▶ **Dataset**

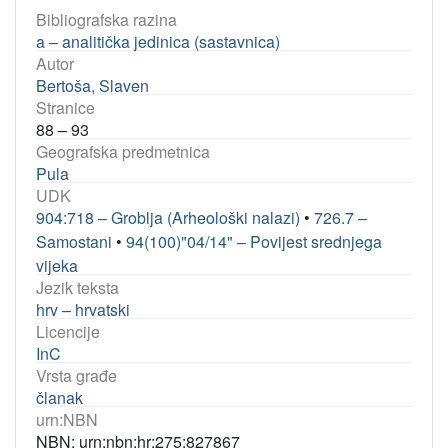
Bibliografska razina
a – analitička jedinica (sastavnica)
Autor
Bertoša, Slaven
Stranice
88 – 93
Geografska predmetnica
Pula
UDK
904:718 – Groblja (Arheološki nalazi)
•
726.7 –
Samostani
•
94(100)"04/14" – Povijest srednjega
vijeka
Jezik teksta
hrv – hrvatski
Licencije
InC
Vrsta građe
članak
urn:NBN
NBN: urn:nbn:hr:275:827867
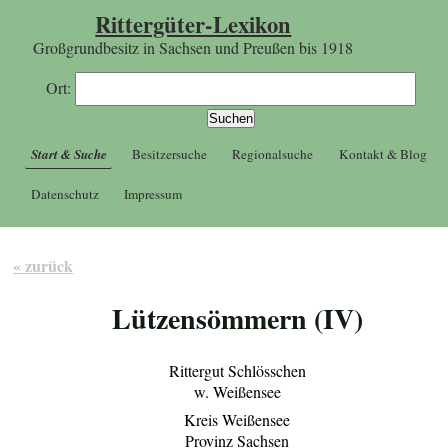
Rittergüter-Lexikon
Großgrundbesitz in Sachsen und Preußen bis 1918
Ort:
Start & Suche
Besitzersuche
Regionalsuche
Kontakt & Blog
Datenschutz
Impressum
« zurück
Lützensömmern (IV)
Rittergut Schlösschen
w. Weißensee
Kreis Weißensee
Provinz Sachsen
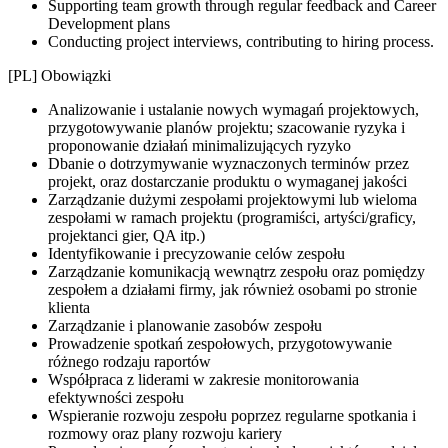
Supporting team growth through regular feedback and Career
Development plans
Conducting project interviews, contributing to hiring process.
[PL] Obowiązki
Analizowanie i ustalanie nowych wymagań projektowych,
przygotowywanie planów projektu; szacowanie ryzyka i
proponowanie działań minimalizujących ryzyko
Dbanie o dotrzymywanie wyznaczonych terminów przez
projekt, oraz dostarczanie produktu o wymaganej jakości
Zarządzanie dużymi zespołami projektowymi lub wieloma
zespołami w ramach projektu (programiści, artyści/graficy,
projektanci gier, QA itp.)
Identyfikowanie i precyzowanie celów zespołu
Zarządzanie komunikacją wewnątrz zespołu oraz pomiędzy
zespołem a działami firmy, jak również osobami po stronie
klienta
Zarządzanie i planowanie zasobów zespołu
Prowadzenie spotkań zespołowych, przygotowywanie
różnego rodzaju raportów
Współpraca z liderami w zakresie monitorowania
efektywności zespołu
Wspieranie rozwoju zespołu poprzez regularne spotkania i
rozmowy oraz plany rozwoju kariery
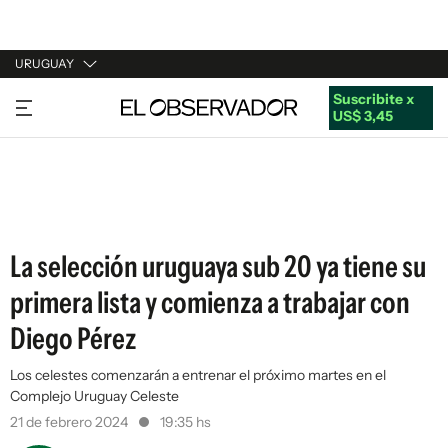
URUGUAY
Suscribite x
URUGUAY
US$ 3,45
ARGENTINA
ESPAÑA
ESTADOS UNIDOS
La selección uruguaya sub 20 ya tiene su
primera lista y comienza a trabajar con
Diego Pérez
Los celestes comenzarán a entrenar el próximo martes en el
Complejo Uruguay Celeste
21 de febrero 2024
19:35 hs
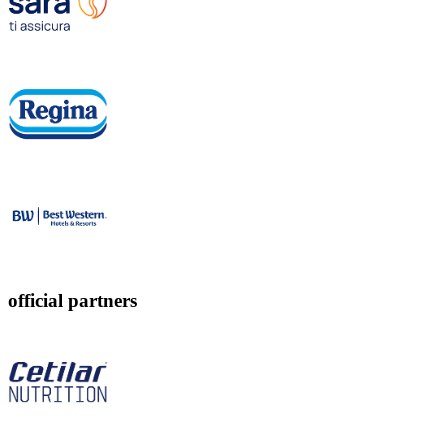
official partners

▶ **Work request**
Once the line containing "ESTADOS UNIDOS" is found, transcribe it and every line after it to the end of the records, exactly and with no pictures.

▶ **Response to this exercise**
ESTADOS UNIDOS
La selección uruguaya sub 20 ya tiene su
primera lista y comienza a trabajar con
Diego Pérez
Los celestes comenzarán a entrenar el próximo martes en el
Complejo Uruguay Celeste
21 de febrero 2024
19:35 hs
official partners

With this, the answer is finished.